WHAT IS EXPECTED
From the entries below, copy every line holding the word "different".

INPUT DATA
■ ■ ■ ■

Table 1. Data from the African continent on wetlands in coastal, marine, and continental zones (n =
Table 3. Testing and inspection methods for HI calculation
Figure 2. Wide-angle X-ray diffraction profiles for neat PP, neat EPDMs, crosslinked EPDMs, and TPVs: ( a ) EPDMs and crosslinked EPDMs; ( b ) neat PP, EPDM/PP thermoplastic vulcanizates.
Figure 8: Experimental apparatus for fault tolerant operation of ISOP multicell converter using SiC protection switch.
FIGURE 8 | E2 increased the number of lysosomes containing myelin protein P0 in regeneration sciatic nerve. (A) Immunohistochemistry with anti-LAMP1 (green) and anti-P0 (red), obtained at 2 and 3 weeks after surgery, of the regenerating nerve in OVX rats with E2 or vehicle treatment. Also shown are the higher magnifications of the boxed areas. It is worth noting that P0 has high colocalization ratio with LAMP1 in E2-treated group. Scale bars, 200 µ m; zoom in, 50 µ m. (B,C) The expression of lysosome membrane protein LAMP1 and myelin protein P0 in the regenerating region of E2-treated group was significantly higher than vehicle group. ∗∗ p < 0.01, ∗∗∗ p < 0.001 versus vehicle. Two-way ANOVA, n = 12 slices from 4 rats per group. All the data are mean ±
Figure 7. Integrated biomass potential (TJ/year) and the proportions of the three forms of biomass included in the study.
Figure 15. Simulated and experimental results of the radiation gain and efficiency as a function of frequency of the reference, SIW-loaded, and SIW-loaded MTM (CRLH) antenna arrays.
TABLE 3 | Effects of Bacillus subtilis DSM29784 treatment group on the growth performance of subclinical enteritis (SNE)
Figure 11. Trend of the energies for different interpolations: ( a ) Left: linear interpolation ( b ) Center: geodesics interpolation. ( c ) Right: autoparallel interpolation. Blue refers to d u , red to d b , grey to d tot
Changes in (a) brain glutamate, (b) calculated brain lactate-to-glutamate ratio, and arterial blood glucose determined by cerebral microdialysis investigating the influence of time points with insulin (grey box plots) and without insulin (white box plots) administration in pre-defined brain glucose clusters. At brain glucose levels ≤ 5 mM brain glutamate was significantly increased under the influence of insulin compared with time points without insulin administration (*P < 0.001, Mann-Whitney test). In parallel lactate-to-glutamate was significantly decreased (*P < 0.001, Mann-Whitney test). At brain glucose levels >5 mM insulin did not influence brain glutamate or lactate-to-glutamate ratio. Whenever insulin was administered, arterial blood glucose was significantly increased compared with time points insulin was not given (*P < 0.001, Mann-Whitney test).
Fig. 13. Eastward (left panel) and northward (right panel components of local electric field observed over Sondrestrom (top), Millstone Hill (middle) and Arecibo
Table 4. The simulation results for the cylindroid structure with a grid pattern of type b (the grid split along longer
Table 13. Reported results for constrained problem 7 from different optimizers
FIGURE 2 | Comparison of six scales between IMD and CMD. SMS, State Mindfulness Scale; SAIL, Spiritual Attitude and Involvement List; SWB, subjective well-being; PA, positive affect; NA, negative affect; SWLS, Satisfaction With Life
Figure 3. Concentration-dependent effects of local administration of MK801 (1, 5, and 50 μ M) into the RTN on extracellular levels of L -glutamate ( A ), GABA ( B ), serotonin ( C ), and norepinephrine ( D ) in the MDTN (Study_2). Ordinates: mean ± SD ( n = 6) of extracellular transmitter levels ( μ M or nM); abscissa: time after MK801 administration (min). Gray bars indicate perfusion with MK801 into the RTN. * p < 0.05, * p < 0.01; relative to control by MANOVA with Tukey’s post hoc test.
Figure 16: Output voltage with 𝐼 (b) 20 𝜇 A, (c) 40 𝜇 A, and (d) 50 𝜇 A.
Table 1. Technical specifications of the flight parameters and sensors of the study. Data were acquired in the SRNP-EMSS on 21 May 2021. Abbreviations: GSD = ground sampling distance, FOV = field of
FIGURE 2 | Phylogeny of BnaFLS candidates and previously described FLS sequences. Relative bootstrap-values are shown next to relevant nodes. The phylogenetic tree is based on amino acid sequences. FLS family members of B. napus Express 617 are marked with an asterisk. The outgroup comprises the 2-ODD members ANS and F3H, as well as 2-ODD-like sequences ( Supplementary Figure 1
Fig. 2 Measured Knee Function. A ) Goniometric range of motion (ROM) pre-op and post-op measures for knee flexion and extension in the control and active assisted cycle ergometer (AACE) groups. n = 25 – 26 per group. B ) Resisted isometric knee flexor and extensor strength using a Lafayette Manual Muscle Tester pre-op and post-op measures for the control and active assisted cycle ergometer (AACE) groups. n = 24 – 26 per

■ ■ ■ ■

OUTPUT OF THE TASK
Figure 11. Trend of the energies for different interpolations: ( a ) Left: linear interpolation ( b ) Center: geodesics interpolation. ( c ) Right: autoparallel interpolation. Blue refers to d u , red to d b , grey to d tot
Table 13. Reported results for constrained problem 7 from different optimizers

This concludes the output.